Alle spese di restauro hanno contribuito alcuni Club Service della Città, Soroptimist, Le Fornelle, Insieme per i Musei e privati cittadini attraverso una raccolta fondi popolare, la Giarèda 2018, che ha registrato una grande adesione popolare. La Diocesi di Reggio Emilia ha donato al Museo della Ghiara gli espositori. L’allestimento della mostra è a cura della dott.ssa Elisa Bellesia, della dott.ssa Annalisa Biselli ed all’arch. Maicher Biagini e gode del Patrocinio della Presidenza della Regione Emilia-Romagna.

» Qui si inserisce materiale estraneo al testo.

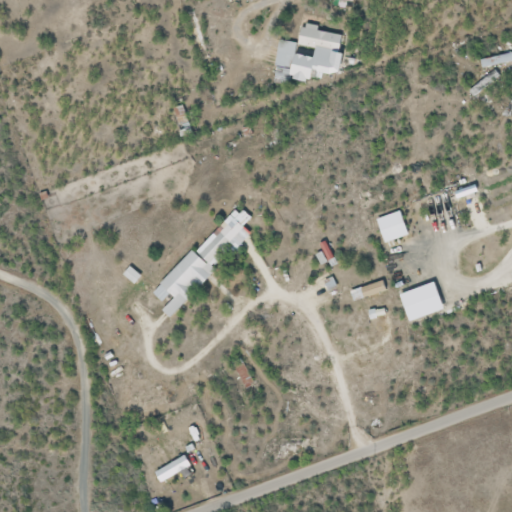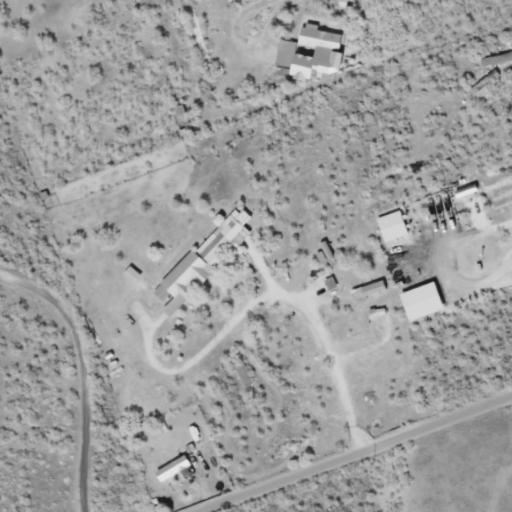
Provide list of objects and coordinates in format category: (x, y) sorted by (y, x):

La mostra verrà inaugurata il giorno 5 settembre alle ore 21,00 e sarà presentata con la presenza di Mons. Alberto Nicelli, Vicario Generale e Moderatore di Curia della Diocesi di Reggio Emilia e Guastalla, e del dottor Giammaria Manghi, Sottosegretario alla Presidenza della Regione Emilia-Romagna. Seguirà la visita della mostra guidata dalla curatrice dott.ssa Elisa Bellesia.

Il 06 settembre alle ore 21,00 ci sarà una Conferenza in Basilica con la riproduzione in HD di due pale d’altare opera di Lionello Spada e di Palma il Giovane ricollocate sui loro altari originari. Il riallestimento di due immagini delle pale a grandezza al vero sui rispettivi altari, realizzato con la collaborazione dello staff dei Musei Civici di Reggio Emilia con la collaborazione del fotografo Carlo Vannini, consente di ammirare la Basilica nel suo aspetto iconografico originario. La Direttrice dei Musei Civici, dott.ssa Elisabetta Farioli, e lo storico prof. Alberto Cadoppi introdurranno commenti culturali e storici legati alle opere originarie oggi custodite nella Biblioteca Estense di Modena. L’allestimento fruisce della donazione Art Bonus di Banca Credit Agricole Cariparma con la collaborazione del Rotary Club Val di Secchia di Reggio Emilia.

Il 07 settembre alle ore 12,00 è previsto un raduno dei partecipanti ai Cammini della Fede. In una Conferenza nella Sala dei Padri del Chiostro Minore si parlerà della ricerca di percorsi alternativi rispetto alle destinazioni di massa, che riscoprono la bellezza del locale praticando un’esperienza di viaggio, responsabile e sostenibile, da fruire con lentezza, a piedi o in bicicletta, a contatto con la natura e il paesaggio, l’arte e la storia, la cultura e la spiritualità dei luoghi, secondo tracciati che ripercorrono le antiche Vie dei pellegrini. Sarà presentato un itinerario culturale che si inserisce lungo il cammino di pellegrinaggio della Via Matildica del Volto Santo. Interverranno: Roberta Grassi, responsabile della Delegazione del Fondo Ambiente Italiano di Reggio Emilia; Giuliano Cervi, Presidente del Comitato Scientifico del Club Alpino Italiano; Padre Cesare Antonelli, Priore della Comunità dei Servi di Maria di Reggio Emilia; Carlo Possa, Presidente della Sezione di Reggio Emilia del Club Alpino Italiano; e Angelo Dallasta, Direttore dell’Ufficio Beni Culturali e Nuova Edilizia Culto della Diocesi di Reggio Emilia.

In prima mattinata alle ore 8.30 si svolgeranno due cammini escursionistici a cura delle sezioni CAI di Reggio Emilia e Novellara.